→ TESTO FORNITO

2. Se gli esterni non volano la Lazio non decolla
Certo è che tirando le somme la Lazio ci ha messo del suo. Quella di Inzaghi è apparsa squadra solida e ben messa in campo anche in virtù degli innesti di Bastos e Lulic. Tuttavia ha dimostrato una certa timidezza, per non volerla chiamare confusione, negli ultimi sedici metri (facciamo anche venti). Nonostante la caparbietà e la voglia di Immobile è evidente che per decollare la Lazio ha bisogno dei lampi negli ultimi sedici metri dei vari Felipe Anderson, Kishna e di Keita o di chi lo sostituirà. Se non si accenderanno loro difficilmente si accenderà la stagione della Lazio.
3. Anche perché Biglia è tanto indispensabile quanto scolastico
Il regista argentino è uno di quei giocatori che quando non c’è si nota ma quando c’è diventa quasi irritante. Da lui ti aspetti il guizzo, la giocata ingegnosa che taglia in due il campo e la partita. E invece no. La regia è spesso scolastica e difficilmente in grado di imprimere il cambio di ritmo. La verticalizzazione è un concetto quasi sconosciuto e la cosa che urta ancor di più è che quando finalmente il capitano laziale decide di passare il pallone per lungo anziché per largo la Lazio si rende sempre pericolosa. Senza voler scomodare mostri sacri come Veron, nella storia recente dei biancocelesti c’erano giocatori come Liverani e Ledesma che magari sbagliavano qualche giocata in più dell’argentino ma che il pallone lo facevano filare che era una meraviglia.

→ MATERIALE FORNITO

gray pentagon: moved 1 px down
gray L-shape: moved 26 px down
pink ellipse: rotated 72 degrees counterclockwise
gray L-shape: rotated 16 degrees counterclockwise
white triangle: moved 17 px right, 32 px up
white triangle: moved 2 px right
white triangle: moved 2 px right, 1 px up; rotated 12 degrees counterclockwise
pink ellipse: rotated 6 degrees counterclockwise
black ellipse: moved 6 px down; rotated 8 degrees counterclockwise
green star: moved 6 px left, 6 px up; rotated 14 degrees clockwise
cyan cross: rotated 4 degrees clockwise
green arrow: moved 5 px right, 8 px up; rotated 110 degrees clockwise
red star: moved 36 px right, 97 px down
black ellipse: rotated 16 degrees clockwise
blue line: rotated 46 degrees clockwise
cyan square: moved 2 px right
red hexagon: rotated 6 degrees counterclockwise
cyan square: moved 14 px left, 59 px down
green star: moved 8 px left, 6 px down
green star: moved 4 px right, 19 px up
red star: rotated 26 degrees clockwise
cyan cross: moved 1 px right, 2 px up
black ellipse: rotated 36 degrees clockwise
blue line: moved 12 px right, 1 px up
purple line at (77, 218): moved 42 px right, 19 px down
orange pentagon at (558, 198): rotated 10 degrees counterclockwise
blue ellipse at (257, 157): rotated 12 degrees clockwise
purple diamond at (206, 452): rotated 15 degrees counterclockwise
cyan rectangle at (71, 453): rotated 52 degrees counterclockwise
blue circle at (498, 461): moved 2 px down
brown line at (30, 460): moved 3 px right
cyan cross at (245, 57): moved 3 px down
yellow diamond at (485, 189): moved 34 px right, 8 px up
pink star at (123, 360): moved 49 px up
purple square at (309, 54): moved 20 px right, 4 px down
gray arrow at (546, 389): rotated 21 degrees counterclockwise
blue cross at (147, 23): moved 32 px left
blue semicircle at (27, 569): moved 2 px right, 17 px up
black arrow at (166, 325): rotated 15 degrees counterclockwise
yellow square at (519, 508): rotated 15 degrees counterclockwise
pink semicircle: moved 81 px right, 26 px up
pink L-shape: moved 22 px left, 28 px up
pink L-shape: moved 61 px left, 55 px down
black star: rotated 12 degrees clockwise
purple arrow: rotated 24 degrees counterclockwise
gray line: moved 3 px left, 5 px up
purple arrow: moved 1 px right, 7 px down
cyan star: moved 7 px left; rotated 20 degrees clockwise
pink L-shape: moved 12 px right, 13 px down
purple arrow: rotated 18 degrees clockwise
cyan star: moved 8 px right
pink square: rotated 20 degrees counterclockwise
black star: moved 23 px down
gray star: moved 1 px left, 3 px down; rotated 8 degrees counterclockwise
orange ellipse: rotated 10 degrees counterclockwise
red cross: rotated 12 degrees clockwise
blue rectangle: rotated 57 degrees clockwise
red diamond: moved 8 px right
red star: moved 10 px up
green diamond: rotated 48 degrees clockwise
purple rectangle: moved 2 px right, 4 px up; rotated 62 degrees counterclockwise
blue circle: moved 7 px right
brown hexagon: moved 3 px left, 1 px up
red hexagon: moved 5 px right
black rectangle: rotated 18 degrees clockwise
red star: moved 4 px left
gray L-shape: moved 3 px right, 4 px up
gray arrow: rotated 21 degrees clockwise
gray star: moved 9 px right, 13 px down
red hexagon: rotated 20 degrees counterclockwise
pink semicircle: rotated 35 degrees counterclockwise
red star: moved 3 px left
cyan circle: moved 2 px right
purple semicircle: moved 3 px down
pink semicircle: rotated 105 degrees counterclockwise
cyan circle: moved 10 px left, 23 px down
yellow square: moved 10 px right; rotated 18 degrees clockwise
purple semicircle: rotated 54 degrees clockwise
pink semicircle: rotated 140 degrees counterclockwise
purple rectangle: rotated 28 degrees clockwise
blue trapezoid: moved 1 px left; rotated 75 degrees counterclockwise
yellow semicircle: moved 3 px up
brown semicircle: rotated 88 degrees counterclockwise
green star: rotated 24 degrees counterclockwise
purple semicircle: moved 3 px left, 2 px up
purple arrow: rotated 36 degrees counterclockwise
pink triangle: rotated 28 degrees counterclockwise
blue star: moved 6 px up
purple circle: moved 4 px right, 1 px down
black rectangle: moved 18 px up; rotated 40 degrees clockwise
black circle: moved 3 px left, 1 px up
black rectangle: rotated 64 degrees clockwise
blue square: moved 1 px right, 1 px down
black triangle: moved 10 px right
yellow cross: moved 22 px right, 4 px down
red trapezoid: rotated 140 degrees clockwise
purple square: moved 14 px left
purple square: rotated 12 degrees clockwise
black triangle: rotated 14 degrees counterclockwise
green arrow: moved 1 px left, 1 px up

→ COSA SI CHIEDE
[1] Riporta dal testo sulla Lazio il brano che va da "3. Anche perché" fino a "era una meraviglia." compreso.
[2] Secondo il testo sulla Lazio, grazie agli innesti di quali giocatori la squadra di Inzaghi è apparsa solida e ben messa in campo?
I record sono materiale a parte.

→ RISPOSTE
[1]
3. Anche perché Biglia è tanto indispensabile quanto scolastico
Il regista argentino è uno di quei giocatori che quando non c’è si nota ma quando c’è diventa quasi irritante. Da lui ti aspetti il guizzo, la giocata ingegnosa che taglia in due il campo e la partita. E invece no. La regia è spesso scolastica e difficilmente in grado di imprimere il cambio di ritmo. La verticalizzazione è un concetto quasi sconosciuto e la cosa che urta ancor di più è che quando finalmente il capitano laziale decide di passare il pallone per lungo anziché per largo la Lazio si rende sempre pericolosa. Senza voler scomodare mostri sacri come Veron, nella storia recente dei biancocelesti c’erano giocatori come Liverani e Ledesma che magari sbagliavano qualche giocata in più dell’argentino ma che il pallone lo facevano filare che era una meraviglia.

[2] Bastos e Lulic.